WHAT YOU WILL DO: Return the full set of entries below exactly, leaving every image out.

SUPPLIED MATERIAL:
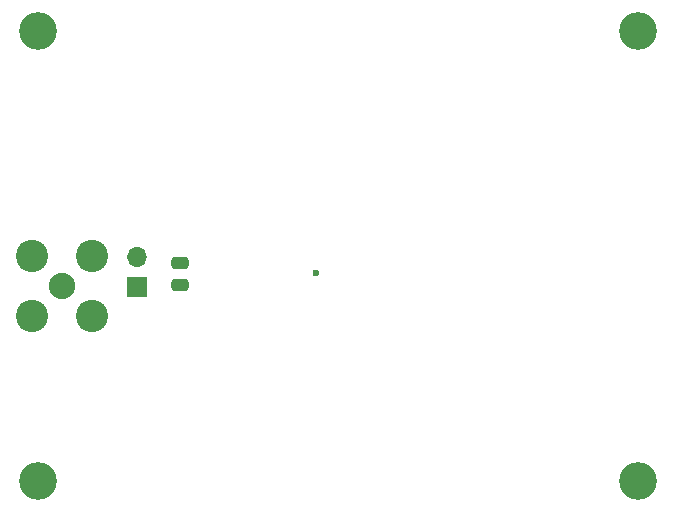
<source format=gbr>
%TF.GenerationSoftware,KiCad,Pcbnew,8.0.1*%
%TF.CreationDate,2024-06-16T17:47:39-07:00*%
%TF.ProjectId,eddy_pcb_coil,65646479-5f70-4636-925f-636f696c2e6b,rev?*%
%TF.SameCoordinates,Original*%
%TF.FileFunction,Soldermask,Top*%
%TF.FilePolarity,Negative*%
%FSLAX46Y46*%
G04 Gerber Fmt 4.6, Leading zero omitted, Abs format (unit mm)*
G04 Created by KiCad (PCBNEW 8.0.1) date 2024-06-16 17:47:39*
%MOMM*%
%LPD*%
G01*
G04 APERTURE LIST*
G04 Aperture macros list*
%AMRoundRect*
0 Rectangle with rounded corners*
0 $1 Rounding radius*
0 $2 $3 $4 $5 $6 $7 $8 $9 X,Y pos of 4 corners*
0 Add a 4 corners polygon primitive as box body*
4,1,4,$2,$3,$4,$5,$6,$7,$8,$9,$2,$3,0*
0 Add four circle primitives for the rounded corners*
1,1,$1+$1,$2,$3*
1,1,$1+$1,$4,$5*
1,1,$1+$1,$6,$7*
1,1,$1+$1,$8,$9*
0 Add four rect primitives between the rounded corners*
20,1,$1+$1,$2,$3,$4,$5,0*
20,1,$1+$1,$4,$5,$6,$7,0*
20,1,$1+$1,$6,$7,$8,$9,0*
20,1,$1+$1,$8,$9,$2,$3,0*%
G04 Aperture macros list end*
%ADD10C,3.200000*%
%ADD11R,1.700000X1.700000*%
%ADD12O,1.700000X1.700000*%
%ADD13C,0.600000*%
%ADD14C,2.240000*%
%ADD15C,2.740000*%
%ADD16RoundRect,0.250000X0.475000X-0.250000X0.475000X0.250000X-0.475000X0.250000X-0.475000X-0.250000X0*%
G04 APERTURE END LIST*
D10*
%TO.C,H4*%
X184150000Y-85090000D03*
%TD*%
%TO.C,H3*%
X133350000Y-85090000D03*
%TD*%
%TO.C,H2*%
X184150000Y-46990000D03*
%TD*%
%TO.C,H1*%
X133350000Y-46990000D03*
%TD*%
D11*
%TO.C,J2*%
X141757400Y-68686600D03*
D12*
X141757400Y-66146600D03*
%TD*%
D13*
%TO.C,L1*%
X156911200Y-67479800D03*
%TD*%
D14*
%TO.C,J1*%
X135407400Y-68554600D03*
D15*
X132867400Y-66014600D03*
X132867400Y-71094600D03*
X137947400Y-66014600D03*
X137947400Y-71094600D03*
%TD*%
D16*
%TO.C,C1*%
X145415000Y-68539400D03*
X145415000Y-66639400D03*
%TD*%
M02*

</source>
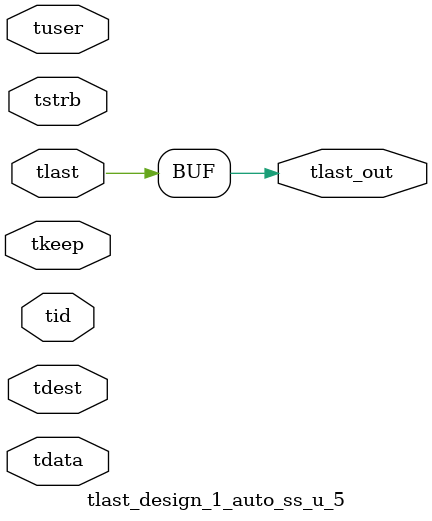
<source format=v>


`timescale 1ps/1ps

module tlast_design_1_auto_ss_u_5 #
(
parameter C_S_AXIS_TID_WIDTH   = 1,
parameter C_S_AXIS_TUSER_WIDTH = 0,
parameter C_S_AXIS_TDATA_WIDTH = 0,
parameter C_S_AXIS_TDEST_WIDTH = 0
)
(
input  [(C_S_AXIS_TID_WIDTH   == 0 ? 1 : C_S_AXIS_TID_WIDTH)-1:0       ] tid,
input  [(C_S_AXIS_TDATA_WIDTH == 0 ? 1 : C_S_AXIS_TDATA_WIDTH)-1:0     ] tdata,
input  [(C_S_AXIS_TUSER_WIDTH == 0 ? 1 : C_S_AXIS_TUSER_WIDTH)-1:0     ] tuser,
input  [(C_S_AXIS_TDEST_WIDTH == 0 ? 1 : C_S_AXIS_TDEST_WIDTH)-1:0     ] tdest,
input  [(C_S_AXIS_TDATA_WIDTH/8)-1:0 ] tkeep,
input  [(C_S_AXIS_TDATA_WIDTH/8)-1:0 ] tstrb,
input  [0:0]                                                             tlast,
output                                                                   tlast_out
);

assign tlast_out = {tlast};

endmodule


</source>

EXPECTED ANSWER:
<source format=gbr>
%TF.GenerationSoftware,KiCad,Pcbnew,8.0.1*%
%TF.CreationDate,2024-06-16T17:47:39-07:00*%
%TF.ProjectId,eddy_pcb_coil,65646479-5f70-4636-925f-636f696c2e6b,rev?*%
%TF.SameCoordinates,Original*%
%TF.FileFunction,Soldermask,Top*%
%TF.FilePolarity,Negative*%
%FSLAX46Y46*%
G04 Gerber Fmt 4.6, Leading zero omitted, Abs format (unit mm)*
G04 Created by KiCad (PCBNEW 8.0.1) date 2024-06-16 17:47:39*
%MOMM*%
%LPD*%
G01*
G04 APERTURE LIST*
G04 Aperture macros list*
%AMRoundRect*
0 Rectangle with rounded corners*
0 $1 Rounding radius*
0 $2 $3 $4 $5 $6 $7 $8 $9 X,Y pos of 4 corners*
0 Add a 4 corners polygon primitive as box body*
4,1,4,$2,$3,$4,$5,$6,$7,$8,$9,$2,$3,0*
0 Add four circle primitives for the rounded corners*
1,1,$1+$1,$2,$3*
1,1,$1+$1,$4,$5*
1,1,$1+$1,$6,$7*
1,1,$1+$1,$8,$9*
0 Add four rect primitives between the rounded corners*
20,1,$1+$1,$2,$3,$4,$5,0*
20,1,$1+$1,$4,$5,$6,$7,0*
20,1,$1+$1,$6,$7,$8,$9,0*
20,1,$1+$1,$8,$9,$2,$3,0*%
G04 Aperture macros list end*
%ADD10C,3.200000*%
%ADD11R,1.700000X1.700000*%
%ADD12O,1.700000X1.700000*%
%ADD13C,0.600000*%
%ADD14C,2.240000*%
%ADD15C,2.740000*%
%ADD16RoundRect,0.250000X0.475000X-0.250000X0.475000X0.250000X-0.475000X0.250000X-0.475000X-0.250000X0*%
G04 APERTURE END LIST*
D10*
%TO.C,H4*%
X184150000Y-85090000D03*
%TD*%
%TO.C,H3*%
X133350000Y-85090000D03*
%TD*%
%TO.C,H2*%
X184150000Y-46990000D03*
%TD*%
%TO.C,H1*%
X133350000Y-46990000D03*
%TD*%
D11*
%TO.C,J2*%
X141757400Y-68686600D03*
D12*
X141757400Y-66146600D03*
%TD*%
D13*
%TO.C,L1*%
X156911200Y-67479800D03*
%TD*%
D14*
%TO.C,J1*%
X135407400Y-68554600D03*
D15*
X132867400Y-66014600D03*
X132867400Y-71094600D03*
X137947400Y-66014600D03*
X137947400Y-71094600D03*
%TD*%
D16*
%TO.C,C1*%
X145415000Y-68539400D03*
X145415000Y-66639400D03*
%TD*%
M02*

</source>
<source format=v>


`timescale 1ps/1ps

module tlast_design_1_auto_ss_u_5 #
(
parameter C_S_AXIS_TID_WIDTH   = 1,
parameter C_S_AXIS_TUSER_WIDTH = 0,
parameter C_S_AXIS_TDATA_WIDTH = 0,
parameter C_S_AXIS_TDEST_WIDTH = 0
)
(
input  [(C_S_AXIS_TID_WIDTH   == 0 ? 1 : C_S_AXIS_TID_WIDTH)-1:0       ] tid,
input  [(C_S_AXIS_TDATA_WIDTH == 0 ? 1 : C_S_AXIS_TDATA_WIDTH)-1:0     ] tdata,
input  [(C_S_AXIS_TUSER_WIDTH == 0 ? 1 : C_S_AXIS_TUSER_WIDTH)-1:0     ] tuser,
input  [(C_S_AXIS_TDEST_WIDTH == 0 ? 1 : C_S_AXIS_TDEST_WIDTH)-1:0     ] tdest,
input  [(C_S_AXIS_TDATA_WIDTH/8)-1:0 ] tkeep,
input  [(C_S_AXIS_TDATA_WIDTH/8)-1:0 ] tstrb,
input  [0:0]                                                             tlast,
output                                                                   tlast_out
);

assign tlast_out = {tlast};

endmodule


</source>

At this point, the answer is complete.